After all, she hadn’t had a period in three months, but then Gillian’s cycle had never been regular. Skipping a month was not unusual.

Compromised fallopian tubes, but they weren’t compromised enough. Not only had Gillian managed to fall pregnant the one and only time she’d ever made love without a condom, but she’d been in the wrong part of her cycle for it to happen, too.

It was a miracle really.

She wondered if Maks would see the baby growing inside her that way? Most likely not. He’d walked away from her much too easily to be pleased when she popped up before him, carrying his child.

Would he even believe her that the baby was his? She wasn’t risking miscarriage doing an amniocentesis for the DNA test.

No way was she.

If he had doubts about his fatherhood, he could wait until after the birth to assuage them.

As much as they would undoubtedly love the baby when it was born, Gillian’s pregnancy wasn’t going to make her grandparents happy. They firmly believed sex and pregnancy belonged within the bounds of marriage.

It only took a second to consider before she knew hiding her condition from them for the few days they were supposed to be in Seattle would be the best course of action.

There was a twenty percent chance this pregnancy wouldn’t make it past the first trimester. Gillian wasn’t telling anyone about it until she’d made it past that important time marker.

Which meant she’d better turn in an Academy Award nominee worthy performance of a woman feeling one hundred percent better. Or her grandparents wouldn’t be leaving town and heading for Canada the middle of next week as planned.

She would tell them her doctor said she was a little run down and needed to take better vitamins. It was the truth, if not the whole truth. Gillian’s GP had prescribed gummy prenatal vitamins, which were supposed to be easier on her sensitive stomach, and folic acid for improved fetal development.

She’d also suggested an iron supplement because Gillian’s levels were on the low end. That, at least, was a better explanation of her fatigue than the one she’d come up with on her own.

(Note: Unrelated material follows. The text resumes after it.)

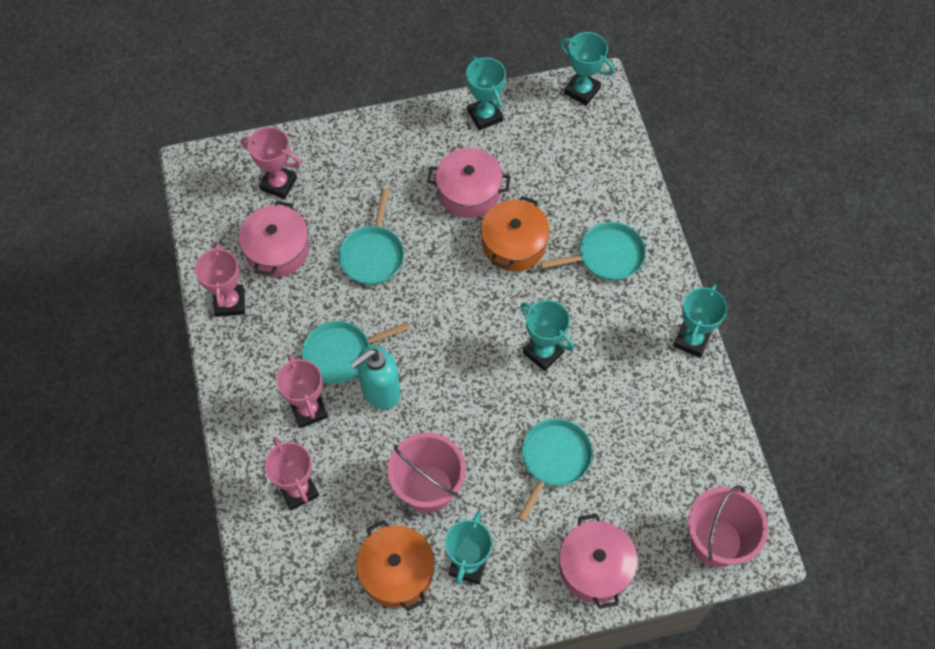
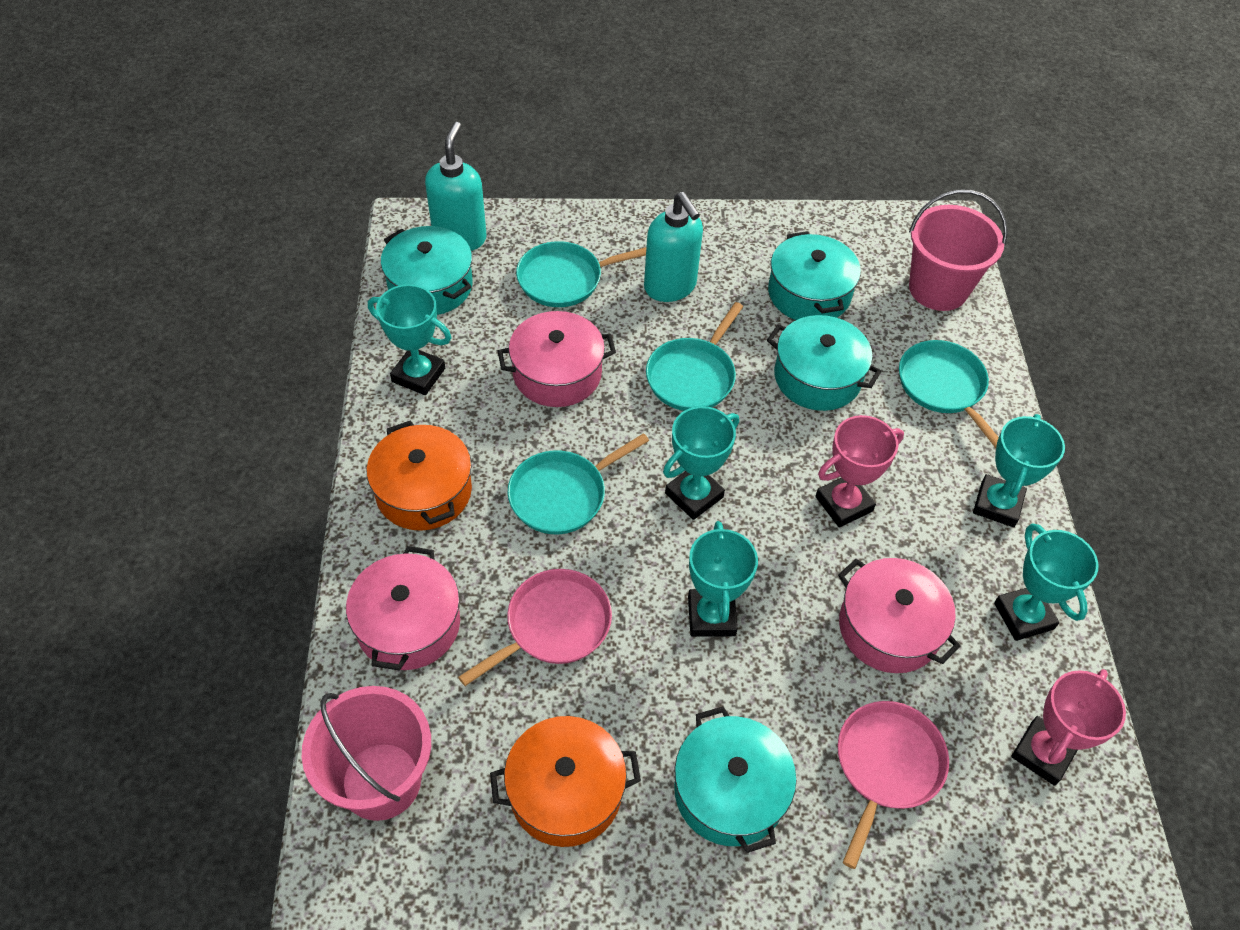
pink pan: 0 -> 2
pink trophy: 4 -> 2
turquoise pot: 0 -> 4
turquoise soap dispenser: 1 -> 2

Missing Maks was exhausting.

Her grandparents would have no trouble accepting that Gillian wasn’t feeling completely up to par in general. They believed the breakup had taken its toll on Gillian’s health and hadn’t hesitated to say so. Gillian had reminded them that most women had their heart broken at least once by the time they were her age.

Many had even been married and divorced by the age of twenty-six.

Nana had harrumphed and commented several times that she thought, “That young man had a lot to answer for.”